• Work request 1
From the personal essay below, list every item named in the sentence that begins "A favourite cinema".
• Work request 2
Duplicate the part of the personal essay below, everything from "Life before February" down to "glow of cafés.".
═════ Extract to read ═════
Olena Gadomska: Ten Minutes That Changed Everything
- olgastrasburger
- Nov 13, 2025
- 5 min read
The War began like a disaster movie, only we – Ukrainians – became the main characters without casting and against our will.
Life before February 2022 was routine – morning coffee, getting ready, taking the child to school, city traffic jams, the office, traffic jams again, school, home.
In the midst of all this, I was happy – family, a ginger cat and a dog at home, a good job in a good place, wonderful colleagues, a professional career. A favourite cinema, coffee shops, friends, sports, travel, and plans for the future.

I write this text, and before my eyes is beloved Kyiv in the cool night air, breathing out the heat of the workday. I walk after work along the highway lit by lanterns, already free of noisy traffic jams, under the relaxing music of the evening. The ancient and majestic Dnipro (river) draws into its depths the shadows of pedestrians on the embankment and the shimmering glow of cafés.
I write this text, and I recall the last celebration of Ukraine’s Independence Day. Friends, a picnic, a grand military parade on beautiful Khreshchatyk with flowers, balloons, Ukrainians in embroidered shirts, biking in the park, Kyiv in August.
I write this text – and I recall my parents, family celebrations and simply days, countless jars of freshly made jam from my mom and how I carried it all to the car trunk, the pleasant fuss of finding Christmas presents.
russia’s full-scale invasion (War)
Every Ukrainian’s morning of February 24, 2022 – was so alike and so different. News of russia’s full-scale invasion spread across the whole country and flew around the world.
It was early morning, about 4 a.m.
Half-asleep, I hear – “Mom, Dad, War!! People outside are packing things into cars.”
My husband and I jumped up in a second, disoriented, in a chaos of thoughts and actions. I froze, as if denying reality to myself. We turned on the TV, caught official news that brought no comfort – russia’s black and cruel Mordor was advancing on Kyiv.
═════ Source material ═════
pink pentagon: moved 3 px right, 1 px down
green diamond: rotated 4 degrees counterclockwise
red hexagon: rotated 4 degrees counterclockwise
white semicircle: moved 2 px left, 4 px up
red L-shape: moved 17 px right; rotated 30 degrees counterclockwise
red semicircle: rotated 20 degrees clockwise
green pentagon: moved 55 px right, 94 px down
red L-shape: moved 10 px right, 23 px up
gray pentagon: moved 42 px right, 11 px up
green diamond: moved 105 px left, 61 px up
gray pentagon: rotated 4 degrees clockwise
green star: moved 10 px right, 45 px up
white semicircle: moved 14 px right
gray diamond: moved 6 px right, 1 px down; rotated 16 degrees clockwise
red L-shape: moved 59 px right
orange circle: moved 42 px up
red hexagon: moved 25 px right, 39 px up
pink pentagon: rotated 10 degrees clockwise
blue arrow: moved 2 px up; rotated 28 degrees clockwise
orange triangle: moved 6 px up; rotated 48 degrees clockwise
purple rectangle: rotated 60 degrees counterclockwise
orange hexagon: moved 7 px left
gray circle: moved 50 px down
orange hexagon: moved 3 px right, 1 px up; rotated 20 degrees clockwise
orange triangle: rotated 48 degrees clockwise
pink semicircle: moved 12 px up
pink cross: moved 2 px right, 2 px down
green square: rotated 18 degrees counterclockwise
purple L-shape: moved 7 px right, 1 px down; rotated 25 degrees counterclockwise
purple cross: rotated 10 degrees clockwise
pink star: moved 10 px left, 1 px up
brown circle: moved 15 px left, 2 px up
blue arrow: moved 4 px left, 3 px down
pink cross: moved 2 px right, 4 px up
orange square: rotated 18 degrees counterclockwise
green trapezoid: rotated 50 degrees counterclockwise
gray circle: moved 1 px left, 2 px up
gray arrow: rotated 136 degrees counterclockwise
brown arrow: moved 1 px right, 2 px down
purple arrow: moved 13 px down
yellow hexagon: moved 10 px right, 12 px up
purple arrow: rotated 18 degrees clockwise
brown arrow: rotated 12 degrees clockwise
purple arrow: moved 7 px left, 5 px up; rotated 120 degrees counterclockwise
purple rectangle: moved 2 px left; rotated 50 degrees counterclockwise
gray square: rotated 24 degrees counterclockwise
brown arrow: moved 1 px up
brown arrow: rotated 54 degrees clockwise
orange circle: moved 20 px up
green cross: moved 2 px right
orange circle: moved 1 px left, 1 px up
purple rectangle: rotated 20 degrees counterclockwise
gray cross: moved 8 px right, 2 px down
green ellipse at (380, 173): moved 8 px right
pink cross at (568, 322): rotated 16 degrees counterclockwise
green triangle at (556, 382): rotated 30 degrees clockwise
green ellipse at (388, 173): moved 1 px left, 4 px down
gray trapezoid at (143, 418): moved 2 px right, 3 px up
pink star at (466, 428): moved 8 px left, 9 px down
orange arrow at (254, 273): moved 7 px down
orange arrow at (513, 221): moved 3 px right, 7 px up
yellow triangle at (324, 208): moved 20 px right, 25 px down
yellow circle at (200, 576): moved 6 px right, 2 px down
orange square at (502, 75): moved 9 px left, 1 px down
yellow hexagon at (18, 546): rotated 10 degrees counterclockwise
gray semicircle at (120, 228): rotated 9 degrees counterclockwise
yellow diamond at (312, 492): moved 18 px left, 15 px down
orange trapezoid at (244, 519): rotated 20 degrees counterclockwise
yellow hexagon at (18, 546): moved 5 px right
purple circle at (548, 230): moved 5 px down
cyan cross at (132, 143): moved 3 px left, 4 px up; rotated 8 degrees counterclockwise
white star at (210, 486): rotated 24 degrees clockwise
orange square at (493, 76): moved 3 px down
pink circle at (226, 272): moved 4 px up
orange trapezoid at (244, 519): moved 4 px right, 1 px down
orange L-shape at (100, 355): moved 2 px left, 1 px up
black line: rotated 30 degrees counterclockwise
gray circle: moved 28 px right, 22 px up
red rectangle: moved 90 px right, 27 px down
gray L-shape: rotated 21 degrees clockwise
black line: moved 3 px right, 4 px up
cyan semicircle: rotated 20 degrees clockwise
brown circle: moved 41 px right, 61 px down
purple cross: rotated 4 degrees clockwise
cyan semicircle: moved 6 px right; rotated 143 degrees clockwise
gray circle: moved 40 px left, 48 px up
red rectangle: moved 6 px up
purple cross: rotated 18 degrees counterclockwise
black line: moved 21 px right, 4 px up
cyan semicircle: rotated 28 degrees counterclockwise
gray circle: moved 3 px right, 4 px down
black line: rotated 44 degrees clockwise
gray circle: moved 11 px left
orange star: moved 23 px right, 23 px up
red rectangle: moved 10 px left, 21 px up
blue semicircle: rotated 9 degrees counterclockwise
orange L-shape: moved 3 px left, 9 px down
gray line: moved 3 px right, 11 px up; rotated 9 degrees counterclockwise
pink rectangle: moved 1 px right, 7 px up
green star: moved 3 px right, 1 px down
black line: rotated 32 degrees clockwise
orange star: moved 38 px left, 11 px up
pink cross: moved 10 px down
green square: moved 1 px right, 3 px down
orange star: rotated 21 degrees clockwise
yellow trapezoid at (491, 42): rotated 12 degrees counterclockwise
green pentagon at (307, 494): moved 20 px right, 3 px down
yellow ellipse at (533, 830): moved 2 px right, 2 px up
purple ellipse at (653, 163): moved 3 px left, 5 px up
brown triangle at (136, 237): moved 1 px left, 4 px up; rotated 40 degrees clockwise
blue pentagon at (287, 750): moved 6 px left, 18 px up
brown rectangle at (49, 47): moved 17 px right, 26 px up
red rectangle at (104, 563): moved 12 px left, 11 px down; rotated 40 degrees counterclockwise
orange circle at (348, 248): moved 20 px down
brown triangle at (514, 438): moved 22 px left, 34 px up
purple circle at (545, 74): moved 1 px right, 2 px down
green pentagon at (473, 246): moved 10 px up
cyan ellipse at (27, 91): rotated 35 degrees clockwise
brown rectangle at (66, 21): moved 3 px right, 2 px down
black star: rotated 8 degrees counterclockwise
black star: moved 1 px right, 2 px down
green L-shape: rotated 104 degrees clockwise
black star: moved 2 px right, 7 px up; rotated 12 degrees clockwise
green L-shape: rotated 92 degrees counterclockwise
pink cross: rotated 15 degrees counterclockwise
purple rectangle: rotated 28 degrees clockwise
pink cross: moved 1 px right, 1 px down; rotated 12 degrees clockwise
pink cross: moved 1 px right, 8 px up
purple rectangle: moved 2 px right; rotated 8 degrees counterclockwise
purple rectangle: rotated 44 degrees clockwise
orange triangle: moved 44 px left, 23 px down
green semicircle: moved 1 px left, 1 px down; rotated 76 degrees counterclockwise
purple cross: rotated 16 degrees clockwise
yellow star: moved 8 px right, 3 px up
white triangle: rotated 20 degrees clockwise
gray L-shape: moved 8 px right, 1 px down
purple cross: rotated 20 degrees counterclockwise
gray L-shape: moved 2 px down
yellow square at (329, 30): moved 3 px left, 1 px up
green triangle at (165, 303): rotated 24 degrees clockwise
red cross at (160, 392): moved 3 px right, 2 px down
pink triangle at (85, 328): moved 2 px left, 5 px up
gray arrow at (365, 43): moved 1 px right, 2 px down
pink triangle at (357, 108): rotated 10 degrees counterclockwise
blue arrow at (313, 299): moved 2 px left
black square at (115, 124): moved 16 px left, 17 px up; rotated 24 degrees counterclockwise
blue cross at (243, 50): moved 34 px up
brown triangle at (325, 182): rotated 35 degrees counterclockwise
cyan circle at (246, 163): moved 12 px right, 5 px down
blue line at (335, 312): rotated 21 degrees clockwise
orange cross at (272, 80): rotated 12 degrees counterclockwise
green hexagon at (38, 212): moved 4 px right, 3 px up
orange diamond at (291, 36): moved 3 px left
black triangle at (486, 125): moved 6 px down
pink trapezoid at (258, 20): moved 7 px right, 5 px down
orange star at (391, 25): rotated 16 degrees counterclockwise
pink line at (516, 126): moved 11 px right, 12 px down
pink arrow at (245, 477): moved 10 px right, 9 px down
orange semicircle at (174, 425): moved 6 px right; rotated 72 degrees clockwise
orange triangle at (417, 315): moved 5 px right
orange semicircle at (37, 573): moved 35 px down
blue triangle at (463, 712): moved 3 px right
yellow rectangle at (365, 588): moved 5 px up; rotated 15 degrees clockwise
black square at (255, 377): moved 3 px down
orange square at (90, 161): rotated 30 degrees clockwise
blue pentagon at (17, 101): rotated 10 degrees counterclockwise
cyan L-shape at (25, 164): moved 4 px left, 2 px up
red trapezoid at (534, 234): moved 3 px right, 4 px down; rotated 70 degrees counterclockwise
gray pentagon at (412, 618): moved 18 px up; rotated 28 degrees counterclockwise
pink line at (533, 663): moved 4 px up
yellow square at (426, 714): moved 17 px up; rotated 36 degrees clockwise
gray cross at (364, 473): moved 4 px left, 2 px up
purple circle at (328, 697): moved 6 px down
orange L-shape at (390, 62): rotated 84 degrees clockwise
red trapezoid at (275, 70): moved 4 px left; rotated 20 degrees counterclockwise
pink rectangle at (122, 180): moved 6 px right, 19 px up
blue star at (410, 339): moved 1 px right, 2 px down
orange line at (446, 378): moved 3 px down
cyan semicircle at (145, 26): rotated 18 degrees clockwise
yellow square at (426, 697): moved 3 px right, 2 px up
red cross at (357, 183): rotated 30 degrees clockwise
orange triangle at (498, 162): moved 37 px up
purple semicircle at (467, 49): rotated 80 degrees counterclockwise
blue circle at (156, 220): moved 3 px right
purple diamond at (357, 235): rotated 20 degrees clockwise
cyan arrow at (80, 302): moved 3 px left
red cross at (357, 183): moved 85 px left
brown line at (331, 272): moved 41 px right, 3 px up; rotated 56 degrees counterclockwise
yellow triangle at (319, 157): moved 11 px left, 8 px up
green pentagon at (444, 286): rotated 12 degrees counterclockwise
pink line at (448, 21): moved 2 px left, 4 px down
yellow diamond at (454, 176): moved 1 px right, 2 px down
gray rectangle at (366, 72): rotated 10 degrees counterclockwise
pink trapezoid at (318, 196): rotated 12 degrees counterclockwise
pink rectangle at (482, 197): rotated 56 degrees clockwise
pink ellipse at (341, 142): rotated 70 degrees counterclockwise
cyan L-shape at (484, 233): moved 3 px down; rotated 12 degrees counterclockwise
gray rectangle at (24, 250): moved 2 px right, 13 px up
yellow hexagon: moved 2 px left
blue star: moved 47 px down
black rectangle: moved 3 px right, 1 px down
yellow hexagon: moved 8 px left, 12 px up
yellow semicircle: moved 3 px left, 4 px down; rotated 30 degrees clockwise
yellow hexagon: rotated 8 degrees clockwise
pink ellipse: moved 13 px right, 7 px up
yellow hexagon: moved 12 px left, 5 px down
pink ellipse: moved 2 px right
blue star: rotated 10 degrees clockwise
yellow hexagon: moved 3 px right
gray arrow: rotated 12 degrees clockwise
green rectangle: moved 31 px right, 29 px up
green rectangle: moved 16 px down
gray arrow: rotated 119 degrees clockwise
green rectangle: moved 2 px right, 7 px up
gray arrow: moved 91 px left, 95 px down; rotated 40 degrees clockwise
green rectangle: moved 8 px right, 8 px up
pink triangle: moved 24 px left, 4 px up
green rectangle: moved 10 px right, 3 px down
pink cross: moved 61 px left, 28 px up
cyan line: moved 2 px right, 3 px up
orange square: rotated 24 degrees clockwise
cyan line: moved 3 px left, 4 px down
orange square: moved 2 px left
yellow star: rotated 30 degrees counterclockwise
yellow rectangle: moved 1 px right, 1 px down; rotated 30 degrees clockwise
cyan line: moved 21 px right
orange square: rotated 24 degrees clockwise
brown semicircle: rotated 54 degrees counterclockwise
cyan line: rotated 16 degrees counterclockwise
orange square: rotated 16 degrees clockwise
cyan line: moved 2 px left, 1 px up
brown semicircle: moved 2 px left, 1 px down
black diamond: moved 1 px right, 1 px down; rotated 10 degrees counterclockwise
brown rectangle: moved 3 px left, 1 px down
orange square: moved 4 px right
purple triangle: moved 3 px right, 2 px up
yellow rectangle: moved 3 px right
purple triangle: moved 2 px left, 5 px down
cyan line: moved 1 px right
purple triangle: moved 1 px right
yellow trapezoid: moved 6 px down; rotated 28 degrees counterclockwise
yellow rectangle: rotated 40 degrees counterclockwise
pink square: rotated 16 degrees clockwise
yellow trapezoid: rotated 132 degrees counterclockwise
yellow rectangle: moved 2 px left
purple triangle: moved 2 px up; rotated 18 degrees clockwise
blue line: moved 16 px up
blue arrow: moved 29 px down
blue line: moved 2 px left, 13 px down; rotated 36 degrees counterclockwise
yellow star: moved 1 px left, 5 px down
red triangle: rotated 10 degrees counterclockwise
═════
• Your solution 1
- A favourite cinema
- Coffee shops
- Friends
- Sports
- Travel
- Plans for the future

• Your solution 2
Life before February 2022 was routine – morning coffee, getting ready, taking the child to school, city traffic jams, the office, traffic jams again, school, home.
In the midst of all this, I was happy – family, a ginger cat and a dog at home, a good job in a good place, wonderful colleagues, a professional career. A favourite cinema, coffee shops, friends, sports, travel, and plans for the future.

I write this text, and before my eyes is beloved Kyiv in the cool night air, breathing out the heat of the workday. I walk after work along the highway lit by lanterns, already free of noisy traffic jams, under the relaxing music of the evening. The ancient and majestic Dnipro (river) draws into its depths the shadows of pedestrians on the embankment and the shimmering glow of cafés.